Woman feel angst about losing their younger bodies and men feel angst about not getting laid as often.  It appears that the women who looked the best in youth hate themselves the most while aging.  Of course this is well illustrated by Hollywood starlets pursing plastic surgery till they have faces that look like rigor mortis of death.  The nature of women playing the peacock was well illustrated in an old movie I saw the other night, Mr. Skeffington, with Bette Davis as a beauty obsessed woman constantly courting marriage proposals even after she was married.

I feel sorry for my women friends.  Why can’t they accept wrinkles and sags?  Firm tits and ass are only signs that say, “I Make Babies.”  Why can’t old guys understand that the urge to chase young women is your cells tricking you into fatherhood?  In the end, I think the burden of the peacock syndrome on women is far harder than left-over horniness in men.  I don’t hate my body because I can’t get laid.  Being a peacock when the feathers fall out must be painful and pathetic.
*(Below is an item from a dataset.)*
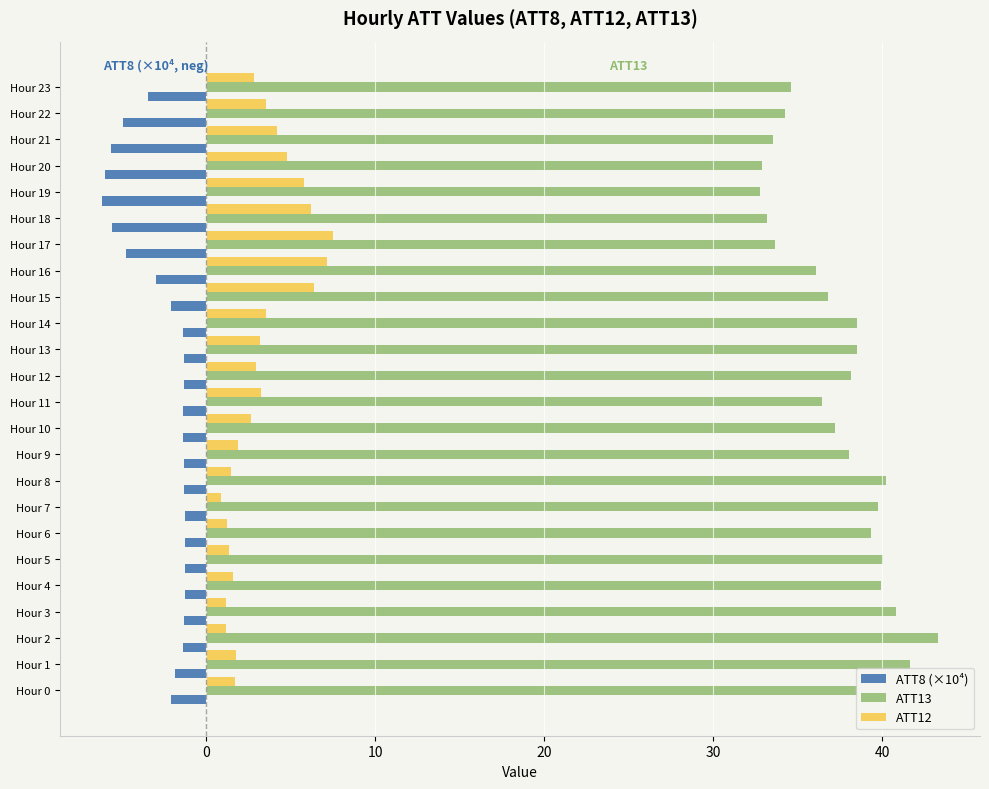

Which series has the largest total across all categories?

ATT13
I have a long running argument with one of my lady friends.  She says who we’re attracted to is mental, and I say it’s biological.  Well honey, I think if it’s mental you would be able to rationalize yourself out of the peacock syndrome.


4 thoughts on “Being the Peacock”

  1. I’ve said before and I’ll say it again, I’ve seen many, many women in their 50’s and 60’s who are every bit as stimulating to the eye as younger women…and I’m not talking about ‘perfect’, plastic surgery women either.
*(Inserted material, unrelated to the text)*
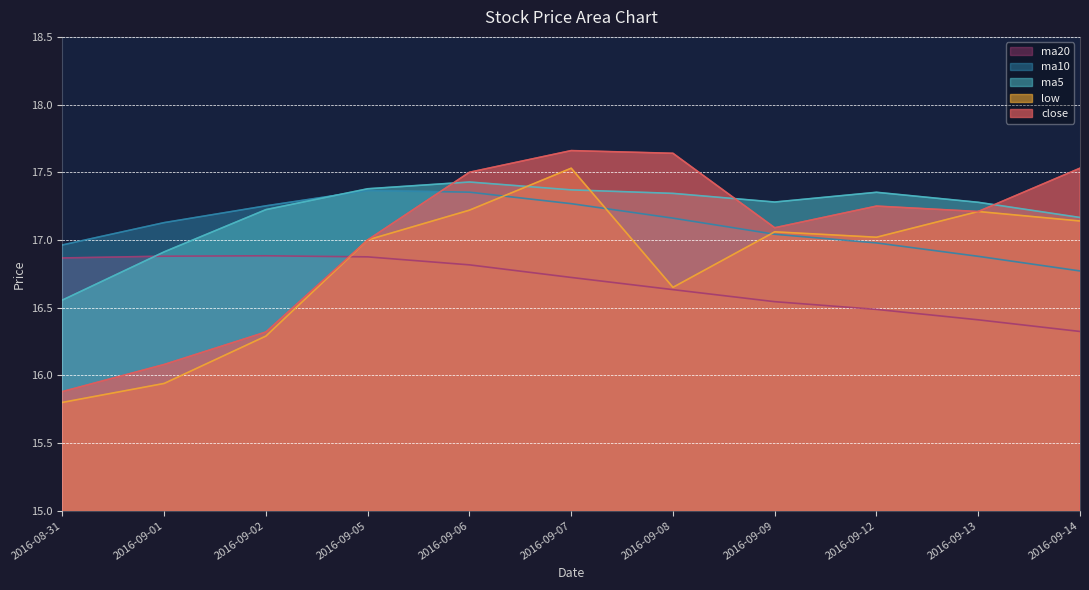

What is the difference between the second highest and second lowest values in the low series?

1.3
    It is sad that no matter how ‘enlightened’ we get there is still a lot of emphasis on the way someone looks.

  2. I loved this post. Thank you.

    Recently I was at the counter of our little country post office. It was just before closing time and I was the only customer. The clerk (male) told me he hadn’t told anyone else & was at the end of a 14 hour shift, but it was his birthday. “How old?” I asked. “47,” he said dolefully. “Hey, you’re just a kid. I’m 57!” I said. “Yeah,” he grinned crookedly, “but you’re still hot!”
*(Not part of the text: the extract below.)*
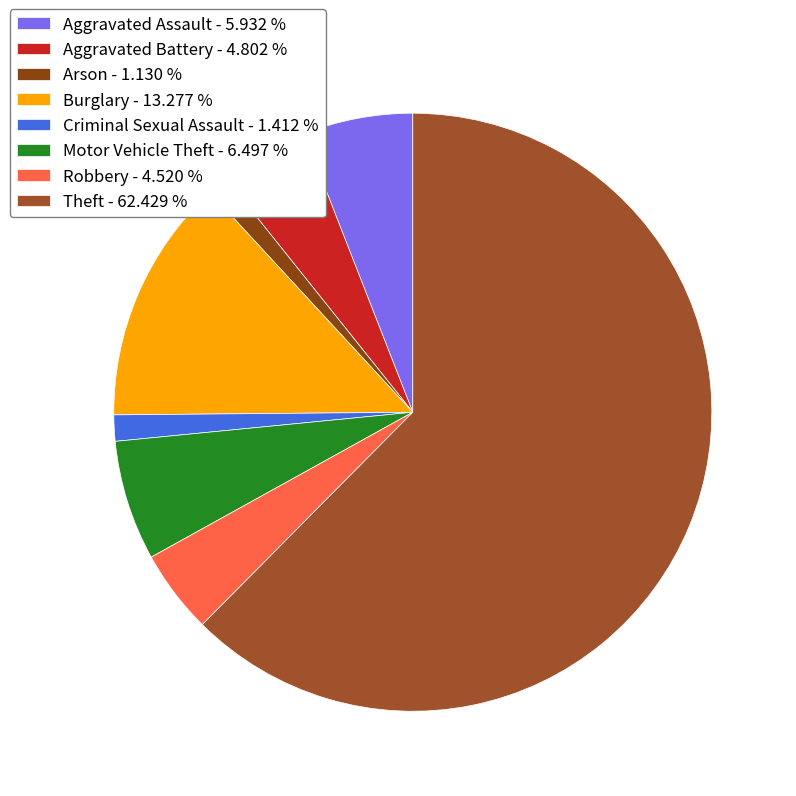

Is Criminal Sexual Assault the majority of the pie?

No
    Of course, I was pleased as punch and went directly home to relate this little exchange to my husband.

    We’re all just kids inside, but it would be nice if we could be more kind and generous with ourselves.

  3. The writer of this blog asks why women over 50 don’t like the looks of their unclothed bodies. He says he likes to look at women’s naked bodies no matter their age. First, I wonder how many actual female naked bodies over age 50 he’s actually seen. (Do you think it’s possible he believes that all women look like Sharon Stone does at age 50?!) Secondly, I think that if he doesn’t see the negative effects of aging on a woman’s body, it’s because the mere thought of sex excites him so much that he is temporarily rendered blind! I think maybe he spends too much time inside his own head!
    This same blogger says he is not ashamed of his male, 50 something, naked body. Maybe not, but I wonder how he feels when his much revered body part doesn’t snap to attention as quickly as it did when he was 25 – and worse when it can’t hold it’s position long enough to live out that fantasy inside his head. Does he never wish that he still had a full head of hair that he could wear pulled back in a pony tail in a macho Steven Segall sort of way? Does he expect us to believe he doesn’t occasionally mourn the loss of his firm abs and strong back? Does he expect us to believe he actually lusts after women in their 50’s?

    Oh well …. at least this line of thinking keeps him from stalking young 20 somethings!

  4. I’m working on several goals. One is to be here now. I don’t want to give into our youth oriental culture – because there are decades of life after youth. Many of my friends of my age want to retire from life because they are no longer young.

    I’m also working on the principles set forth by Stephen Stills in his song, “Love the One You’re With” and that old movie “The Enchanted Cottage” which advocates a relativity of beauty.

    Most of all, I want see reality for what it is, and not for what I want it to be, and especially not live forever looking backwards regretting what’s gone by.

    My lessons in reality includes learning that women do not think like I do.